PKOS de her vakit ameliyat yapmayız. Lakin birtakım durumlar var ki; hastayı tedavi etmemize karşın yumurtlama olmaz, hormon istikrarı düzensizdir. Yani her şeye karşın düzelmiyor… Şayet hastanın kısırlık sorunu ve çocuk beklentisi varsa, yumurtlama ilaçlarına karşın de gebe kalamıyorsa o vakit iki seçenek var; ya tüp bebek tedavisine alırız ya da ameliyat ederiz. Ameliyat için karından laporoskopi dediğimiz bir aletle gireriz. Kapalı ameliyatla her yumurtalığa lazerle 5-6 küçük delik açarız. Yumurtalıktaki erkeklik hormonu dediğimiz androjen hormonunu salgılayan kısmı azaltırız ve yumurtalık üzerindeki baskılayıcı tesirini ortadan kaldırırız.

PKOS un hamile bayanda olumsuz tesirleri var mı?

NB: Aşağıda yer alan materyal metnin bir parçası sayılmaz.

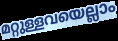
മറ്റുള്ളവയെല്ലാം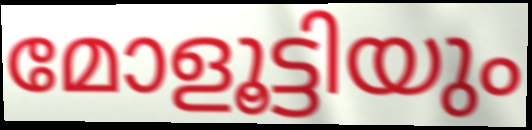
മോളൂട്ടിയുംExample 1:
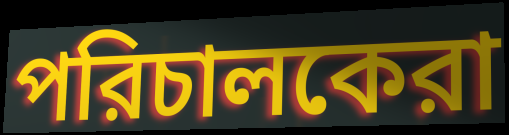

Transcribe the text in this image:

পরিচালকেরা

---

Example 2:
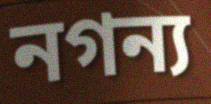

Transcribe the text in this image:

নগন্য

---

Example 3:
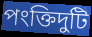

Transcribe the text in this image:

পংক্তিদুটি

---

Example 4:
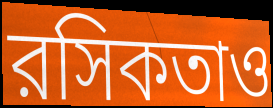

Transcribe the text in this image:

রসিকতাও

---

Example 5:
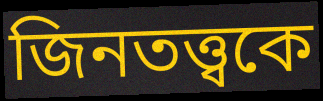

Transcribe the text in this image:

জিনতত্ত্বকেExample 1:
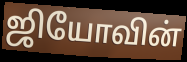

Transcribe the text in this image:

ஜியோவின்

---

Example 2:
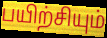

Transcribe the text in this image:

பயிற்சியும்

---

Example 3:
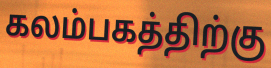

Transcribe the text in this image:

கலம்பகத்திற்கு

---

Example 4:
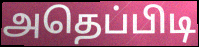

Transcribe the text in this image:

அதெப்பிடி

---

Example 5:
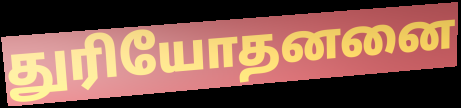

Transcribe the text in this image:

துரியோதனனை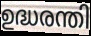
ഉദ്ധരന്തി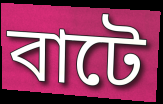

PKOS lu bayanların yüzde 30 ila 50 si resen gebe kalır. Bu bayanlar gebelik müddetinde PKOS nin olumsuz tesirleriyle karşılaşabilirler. zira bu tıp hastaların şeker metabolizması bozuktur. Bu türlü olunca da hamilelik sırasında çok kilo artışı olabilir, gebelikte şeker hastalığı gelişebilir, bedende şişlikler görülebilir, gebeliğin altıncı ayından itibaren tansiyon yükselmesi ve gebelik zehirlenmeleri gelişebilir. O yüzden bu hastalar bilhassa gebelik devrinde düzgün bir halde takip edilmeli ve tedavileri de ona nazaran düzenlenmelidir. PKOS u bulunan ve gebe kalan bayanlar gebelik devrinde bilhassa yemeklerinde unlu, hamurlu yiyeceklerden mutlaka uzak durmalı, antrenman yapmalı ve lifli besinler tüketmeye itina göstermeli.

DOĞURDUM KURTULDUM DEMEYİN

PKOS lu bayanlar çocuk sahibi olsalar bile ben bu hastalıktan kurtuldum demesinler, ömür uzunluğu sıhhatlerine dikkat etsinler. Kalp, tansiyon, şeker hastalığı ve göğüs ile rahim kanseri riski açısından tertipli olarak denetimlerini yaptırsınlar. Diyetlerine dikkat etsinler, sistemli olarak idman yapıp hareketli olmaya ihtimam göstersinler. PKOS nin tedavisi vardır lakin ihmal etmesinler. Gecikirlerse sorun daha çok artar.